GENEVA: A pledging conference to raise funds for Yemen is taking place in Geneva on Tuesday, amidst what the UN describes as “the world’s largest humanitarian crisis”.
Before the conflict between the Saudi-led coalition, supporting Yemen’s government, and Houthi rebels began, Yemen was already the poorest country in the Middle East.
Now, after two years of civil war, the World Food Programme says the country is on the brink of famine.
The sheer scale of the deprivation is staggering: of Yemen’s 25.6 million people, almost 19 million are in urgent need of assistance, the UN says.
Almost seven million are “severely food insecure”, meaning they need food aid immediately. Two million children are acutely malnourished.

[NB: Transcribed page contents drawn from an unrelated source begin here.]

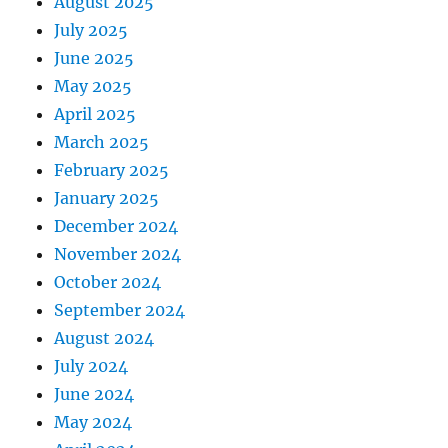
August 2025
July 2025
June 2025
May 2025
April 2025
March 2025
February 2025
January 2025
December 2024
November 2024
October 2024
September 2024
August 2024
July 2024
June 2024
May 2024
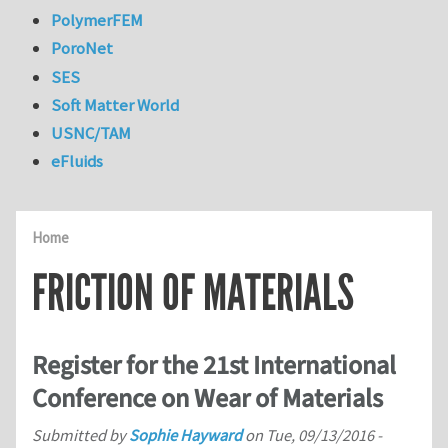
PolymerFEM
PoroNet
SES
Soft Matter World
USNC/TAM
eFluids
Home
FRICTION OF MATERIALS
Register for the 21st International
Conference on Wear of Materials
Submitted by
Sophie Hayward
on
Tue, 09/13/2016 -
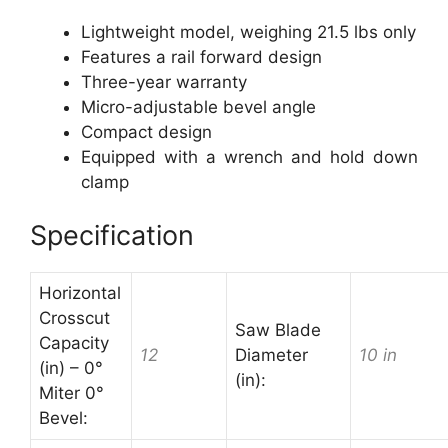
Lightweight model, weighing 21.5 lbs only
Features a rail forward design
Three-year warranty
Micro-adjustable bevel angle
Compact design
Equipped with a wrench and hold down
clamp
Specification
Horizontal
Crosscut
Saw Blade
Capacity
12
Diameter
10 in
(in) – 0°
(in):
Miter 0°
Bevel:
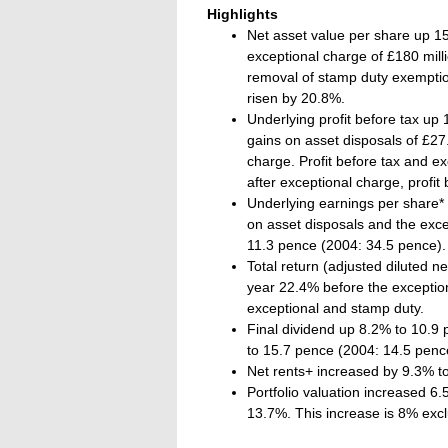
Highlights
Net asset value per share up 1
exceptional charge of £180 milli
removal of stamp duty exemptio
risen by 20.8%.
Underlying profit before tax up 
gains on asset disposals of £27.
charge. Profit before tax and ex
after exceptional charge, profit 
Underlying earnings per share*
on asset disposals and the exce
11.3 pence (2004: 34.5 pence).
Total return (adjusted diluted n
year 22.4% before the exceptio
exceptional and stamp duty.
Final dividend up 8.2% to 10.9 p
to 15.7 pence (2004: 14.5 penc
Net rents+ increased by 9.3% to
Portfolio valuation increased 6.
13.7%. This increase is 8% exc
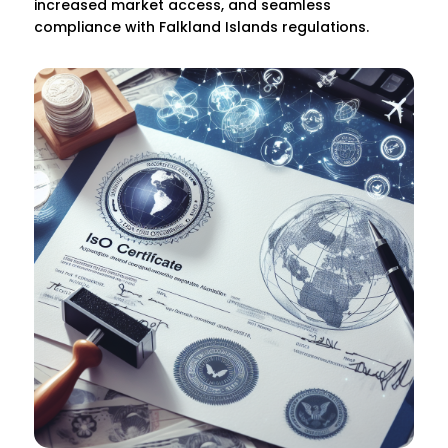
increased market access, and seamless
compliance with Falkland Islands regulations.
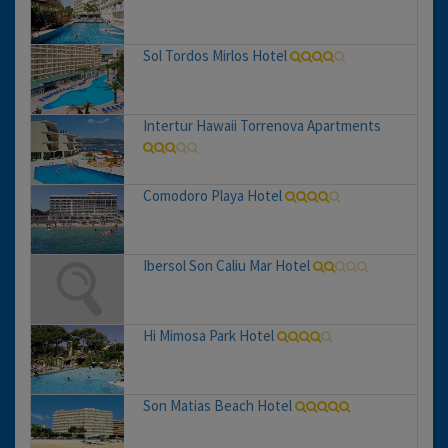
Sol Tordos Mirlos Hotel
Intertur Hawaii Torrenova Apartments
Comodoro Playa Hotel
Ibersol Son Caliu Mar Hotel
Hi Mimosa Park Hotel
Son Matias Beach Hotel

“The situation is nothing short of catastrophic,” says Robert Mardini, who is director of Middle East operations for the International Committee of the Red Cross (ICRC) and has recently returned from Yemen. “What everyone tells you is that life has become unbearable.”
But despite repeated warnings about a potential disaster in Yemen, the UN’s appeal for $2.1bn to bring relief is only 15% funded. Aid agencies say government ministers gathering in Geneva for the pledging conference must now commit. “Yemen is a forgotten conflict,” says Caroline Anning of Save the Children.